Moreover, he said, putting the pension assets and liabilities on the balance sheet would be in keeping with the current trend in financial accounting - particularly after the glare on Enron Corp.'s numerous off balance-sheet subsidiaries - to require companies to give investors a complete picture of all their financial transactions by reporting them on the books.
And while requiring companies to calculate their annual pension expense using actual returns on pension assets instead of an expected long-term rate would make companies' earnings more volatile, "it would certainly tell us more about what happened," he said.
On Capitol Hill, meanwhile, Mr. Harkin said: "The Senate has recently made it very clear that it feels investors are served when accounting standards are more straightforward. FAS 87 has resulted in practices that are not just less than honest, but unwise. In the short term their books may look better, but over time the variations from reality sometimes claimed can set a company up for a huge fall."

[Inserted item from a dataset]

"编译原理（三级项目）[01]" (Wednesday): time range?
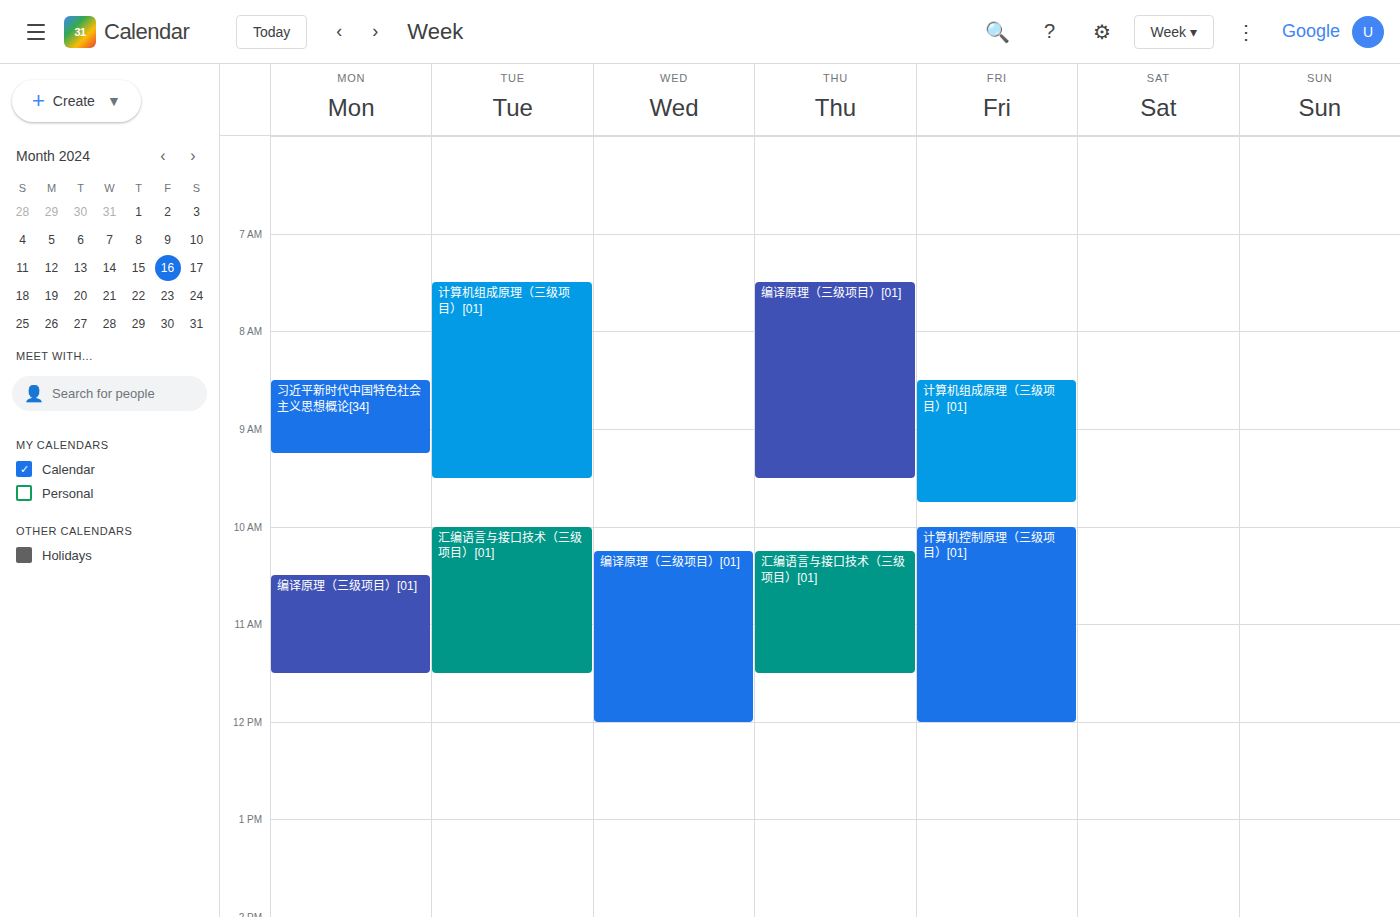
10:15 to 12:00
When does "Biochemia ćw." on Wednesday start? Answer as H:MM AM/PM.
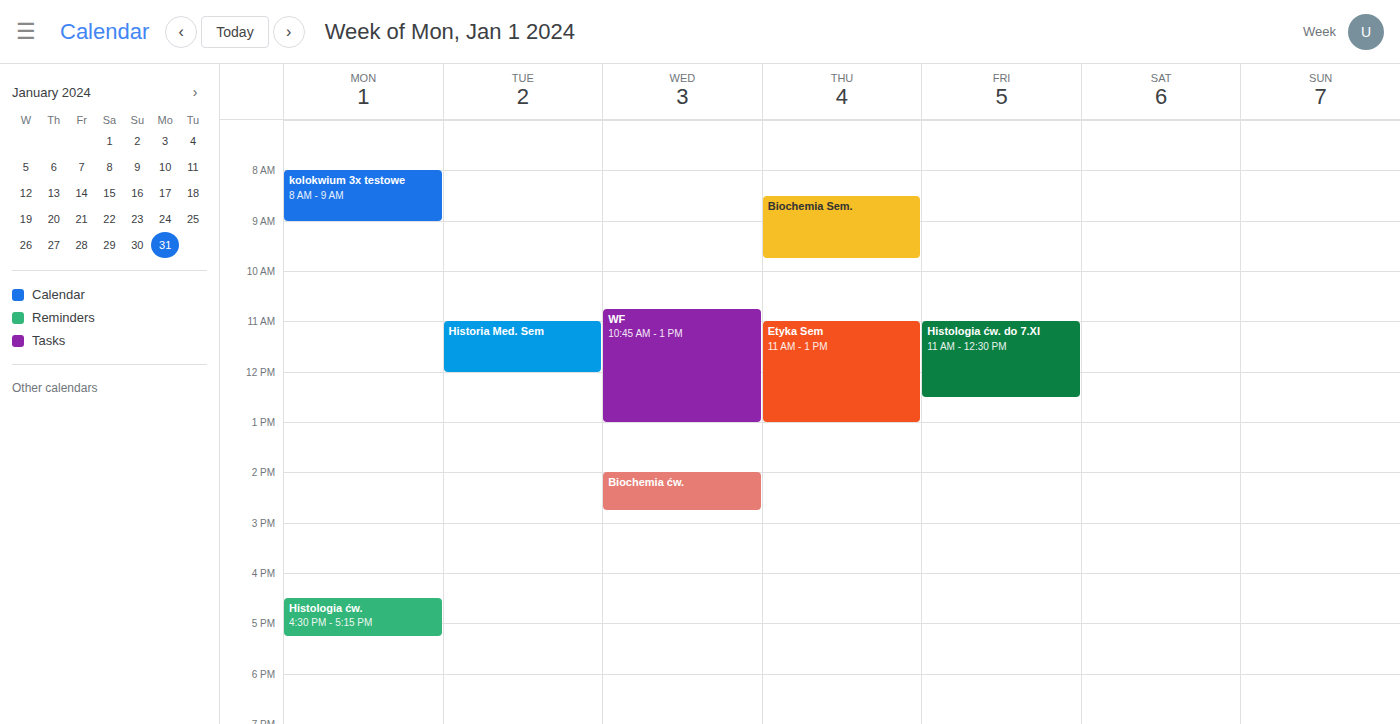
2:00 PM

He plans to follow up his interest in the issue when lawmakers return in September after the summer recess, and as the Senate considers the Democratic pension bill, he said.
Asking questions
Several other lawmakers have begun asking regulators questions about the validity of companies' assumptions for their pension funds, and the implications for the reserves of the Pension Benefit Guaranty Corp. in case companies shut down their pension funds if they can't finance their mounting pension obligations.

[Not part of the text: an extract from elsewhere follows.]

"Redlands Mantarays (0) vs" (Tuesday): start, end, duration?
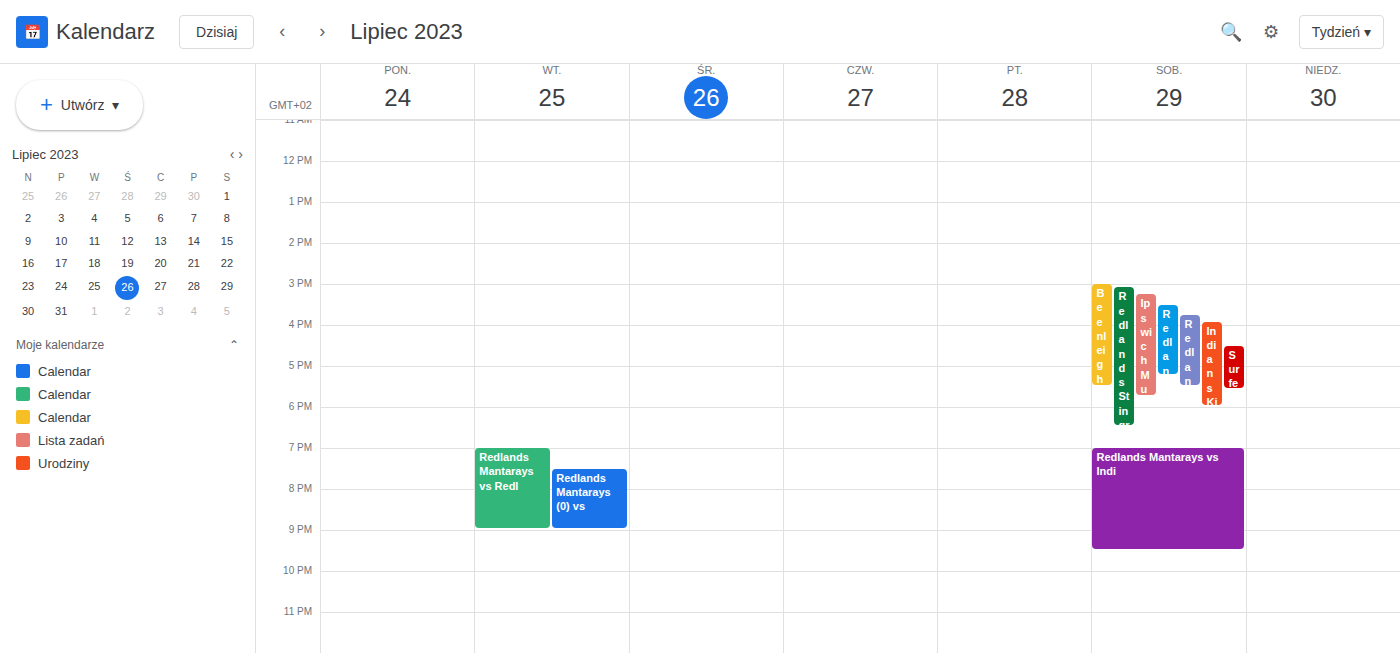
7:30 PM to 9:00 PM, 1 hour 30 minutes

Late last week, Reps. George Miller, D-Calif., ranking member of the House Education and the Workforce Committee, and Rob Andrews, D-N.J., the ranking member of the House Subcommittee on Employer-Employee Relations, asked Rep. John Boehner, R-Ohio, the committee chairman, to hold hearings on the stability of the private pension system.
Mr. Miller, in particular, is interested in ensuring that "employees and investors are made aware of a company's true financial condition, including fair assumptions about the condition of the pension plan," said a legislative aide, adding that Mr. Miller plans to ask SEC Chairman Harvey Pitt what the securities regulator is doing to ensure companies are using realistic investment assumptions for their pension funds.
But officials at Standard & Poor's, New York, are not waiting for the independent accounting board to overhaul the rule.
In calculating a company's pension cost, the credit rating agency takes into account the service cost, and then offsets the interest cost of the present value of their pension obligations against actual returns on pension assets to arrive at the true pension expense of companies. If companies' actual pension fund returns fall short of the amount of the anticipated interest cost on their pension liabilities, S&P adds that to a company's pension cost for the year. If the returns on pension assets exceed the anticipated interest cost on liabilities, S&P reduces a company's pension cost by that amount, explained Robert Friedman, an aerospace and accounting analyst at S&P.
S&P also hopes to set up a framework to predict when a company's pension fund might be underfunded and require contributions.
Experts who have for years criticized FAS 87 as flawed hailed Mr. Lucas' suggestions for reform, but said they don't go far enough.
Said Morgan Stanley's Mr. Peskin: "FAS 87 is broken. It needs to be replaced."
Mr. Peskin agreed with Mr. Lucas' suggestions, but said he would break out the components of a company's pension cost, keeping only the service cost or cost of benefits accrued in the current year, and separately recording returns on pension assets, and the interest on the deferred pension liability.
That approach also is favored by Messrs Bader and Gold, and Ms. McConnell, who view the service cost component as the only measure of the benefits earned. In fact, the description of the standard notes that "both the return on plan assets and interest cost components are in substance financial items rather than employee compensation costs."